**DATA**
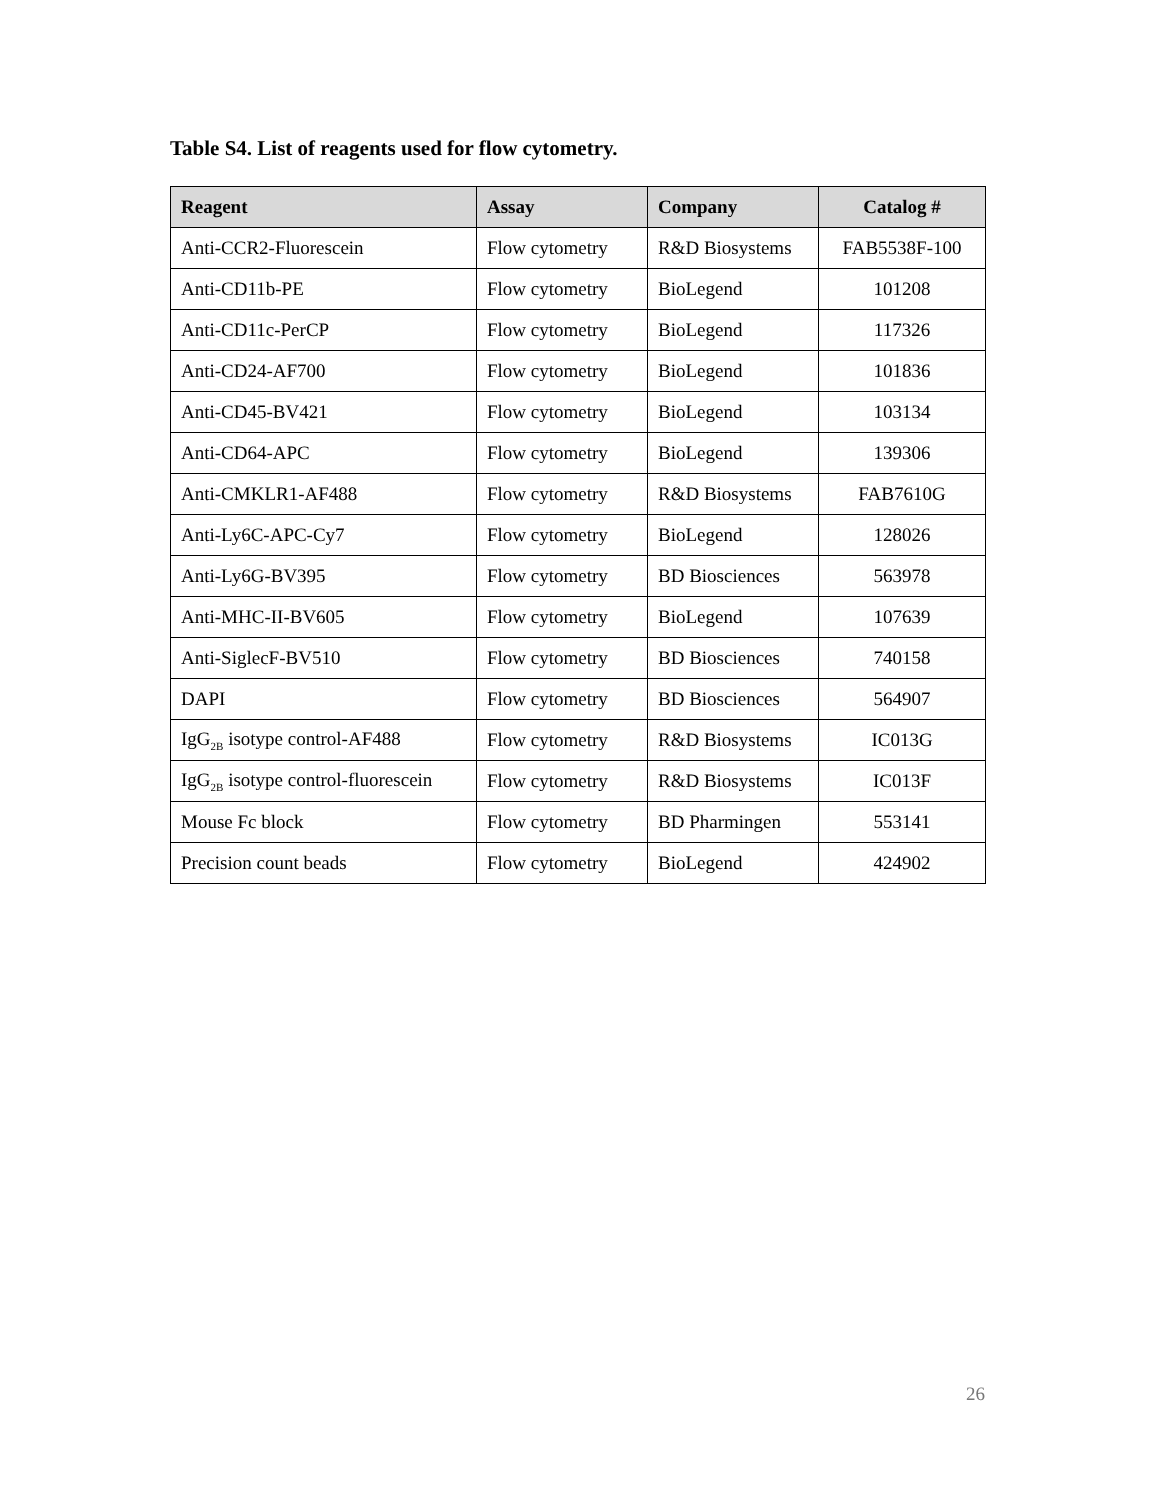Table S4. List of reagents used for flow cytometry.
| Reagent | Assay | Company | Catalog # |
| --- | --- | --- | --- |
| Anti-CCR2-Fluorescein | Flow cytometry | R&D Biosystems | FAB5538F-100 |
| Anti-CD11b-PE | Flow cytometry | BioLegend | 101208 |
| Anti-CD11c-PerCP | Flow cytometry | BioLegend | 117326 |
| Anti-CD24-AF700 | Flow cytometry | BioLegend | 101836 |
| Anti-CD45-BV421 | Flow cytometry | BioLegend | 103134 |
| Anti-CD64-APC | Flow cytometry | BioLegend | 139306 |
| Anti-CMKLR1-AF488 | Flow cytometry | R&D Biosystems | FAB7610G |
| Anti-Ly6C-APC-Cy7 | Flow cytometry | BioLegend | 128026 |
| Anti-Ly6G-BV395 | Flow cytometry | BD Biosciences | 563978 |
| Anti-MHC-II-BV605 | Flow cytometry | BioLegend | 107639 |
| Anti-SiglecF-BV510 | Flow cytometry | BD Biosciences | 740158 |
| DAPI | Flow cytometry | BD Biosciences | 564907 |
| IgG<sub>2B</sub> isotype control-AF488 | Flow cytometry | R&D Biosystems | IC013G |
| IgG<sub>2B</sub> isotype control-fluorescein | Flow cytometry | R&D Biosystems | IC013F |
| Mouse Fc block | Flow cytometry | BD Pharmingen | 553141 |
| Precision count beads | Flow cytometry | BioLegend | 424902 |
26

**ACTIVITY**
Every line of the listing that includes "BioLegend" must be shown.

**WRITTEN RESPONSE**
| Anti-CD11b-PE | Flow cytometry | BioLegend | 101208 |
| Anti-CD11c-PerCP | Flow cytometry | BioLegend | 117326 |
| Anti-CD24-AF700 | Flow cytometry | BioLegend | 101836 |
| Anti-CD45-BV421 | Flow cytometry | BioLegend | 103134 |
| Anti-CD64-APC | Flow cytometry | BioLegend | 139306 |
| Anti-Ly6C-APC-Cy7 | Flow cytometry | BioLegend | 128026 |
| Anti-MHC-II-BV605 | Flow cytometry | BioLegend | 107639 |
| Precision count beads | Flow cytometry | BioLegend | 424902 |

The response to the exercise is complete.